== Your task ==
Select every line below containing the word "down".

== Source data ==
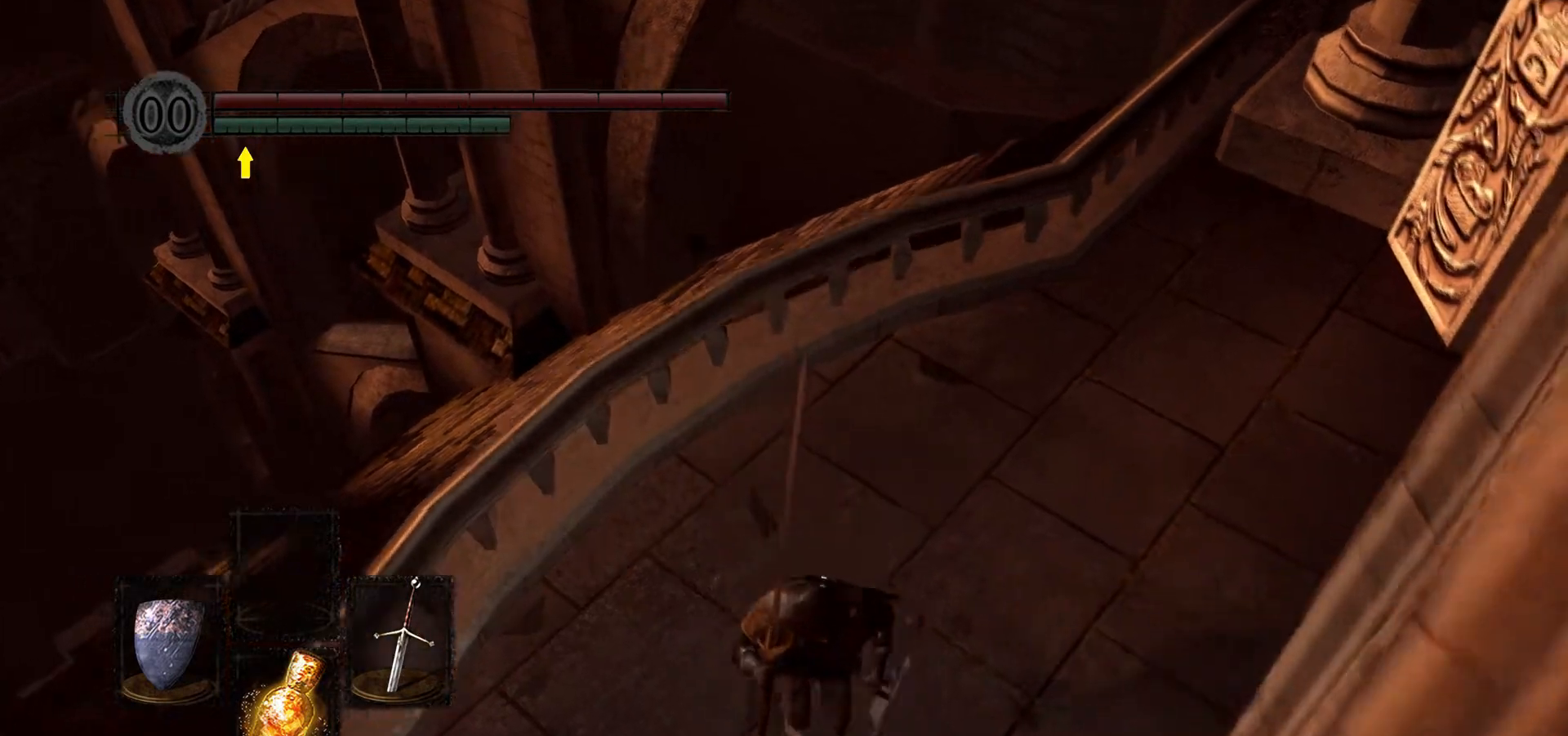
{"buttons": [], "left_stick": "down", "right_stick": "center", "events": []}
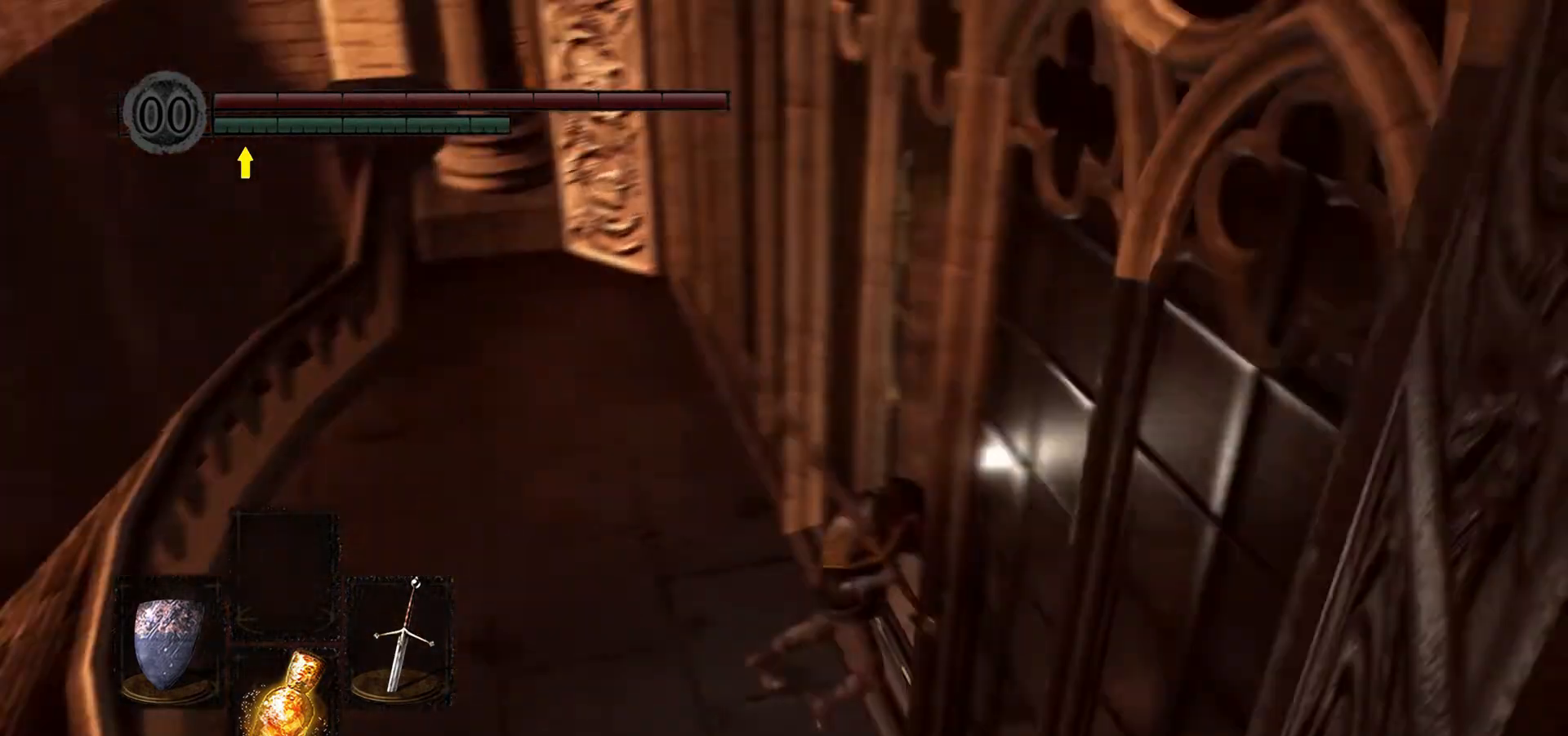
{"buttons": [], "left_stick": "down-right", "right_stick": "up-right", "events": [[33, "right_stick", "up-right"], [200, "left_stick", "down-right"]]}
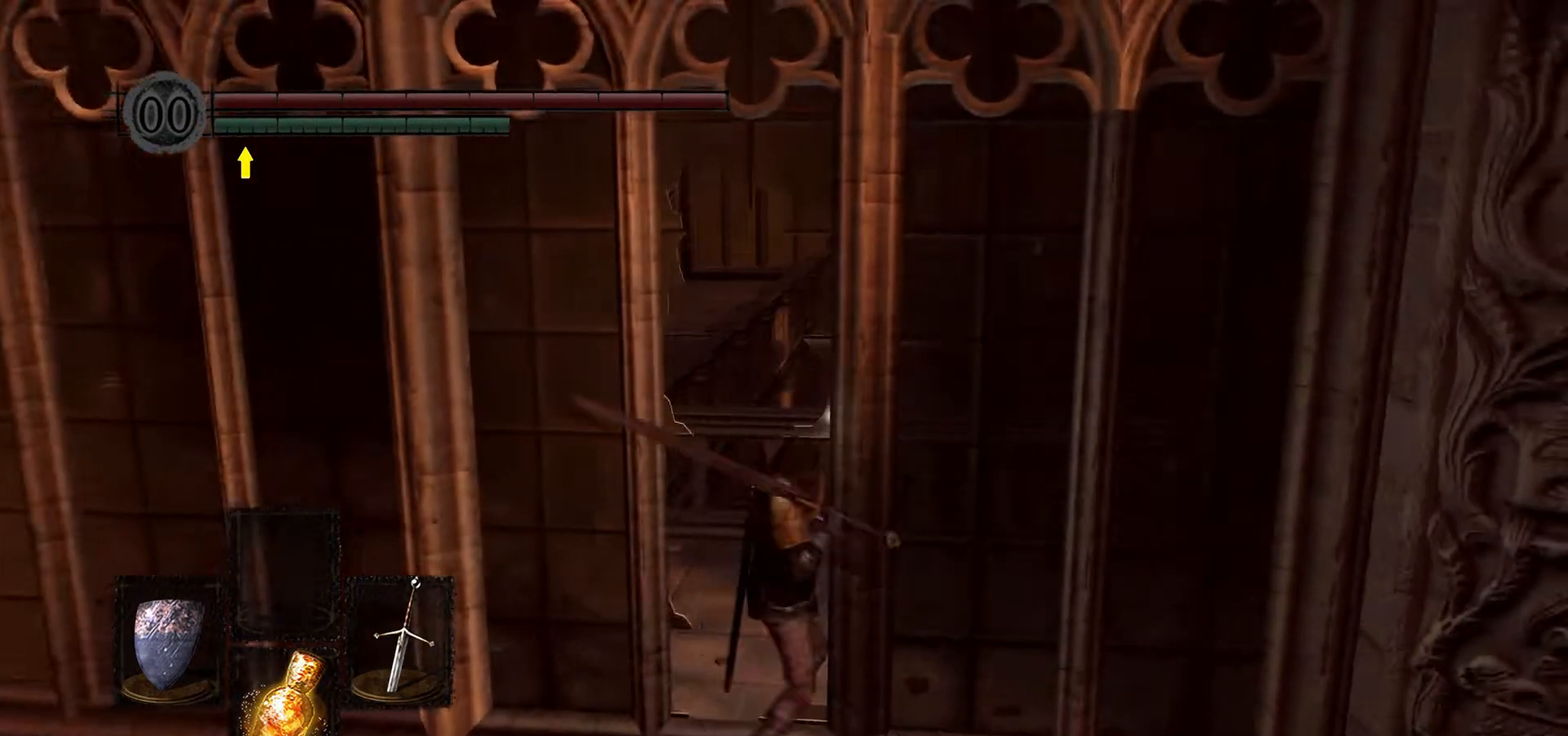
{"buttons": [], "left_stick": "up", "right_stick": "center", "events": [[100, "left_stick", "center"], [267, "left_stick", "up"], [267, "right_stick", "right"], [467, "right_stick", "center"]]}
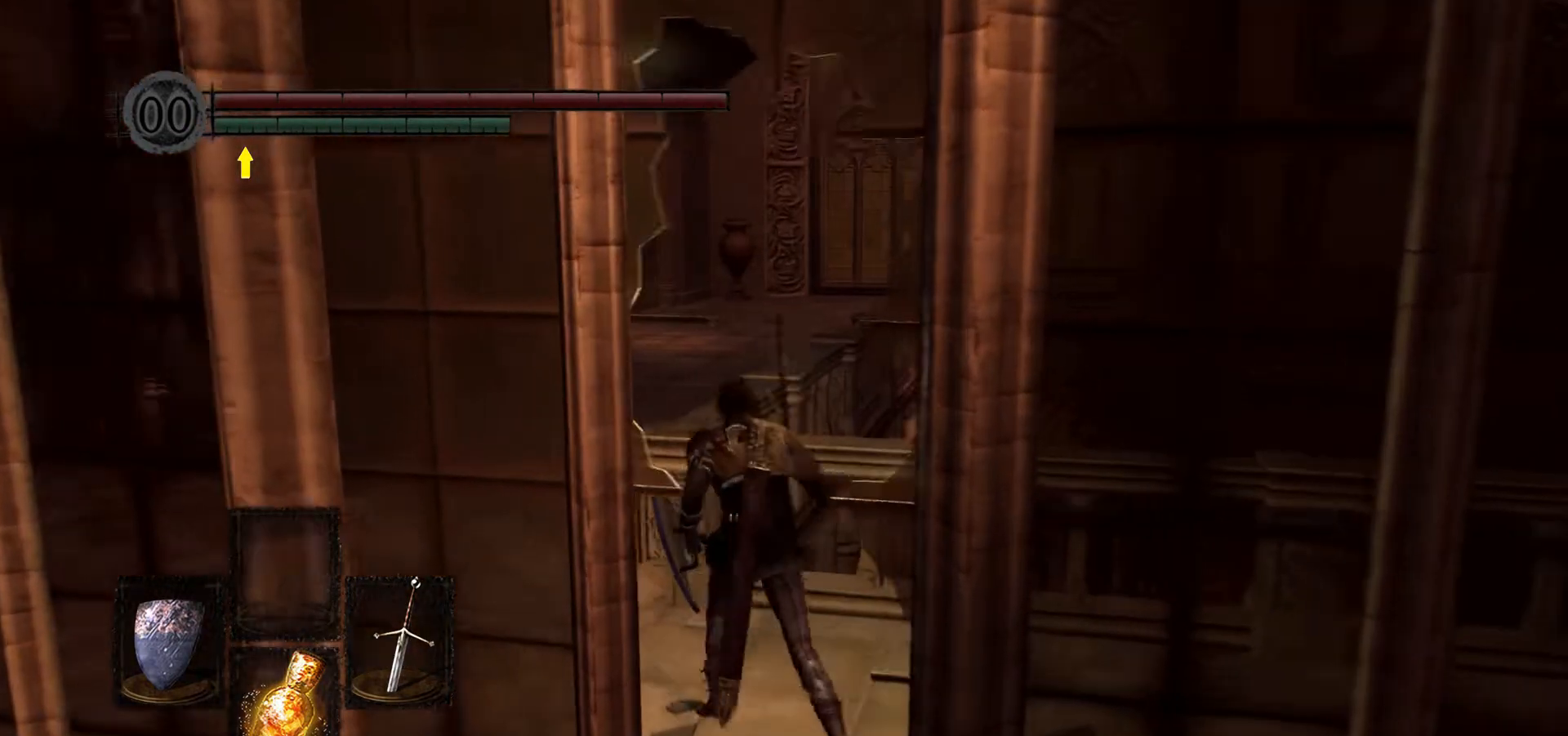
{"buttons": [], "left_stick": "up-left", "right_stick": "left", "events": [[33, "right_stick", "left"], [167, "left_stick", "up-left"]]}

== Output for this task ==
{"buttons": [], "left_stick": "down", "right_stick": "center", "events": []}
{"buttons": [], "left_stick": "down-right", "right_stick": "up-right", "events": [[33, "right_stick", "up-right"], [200, "left_stick", "down-right"]]}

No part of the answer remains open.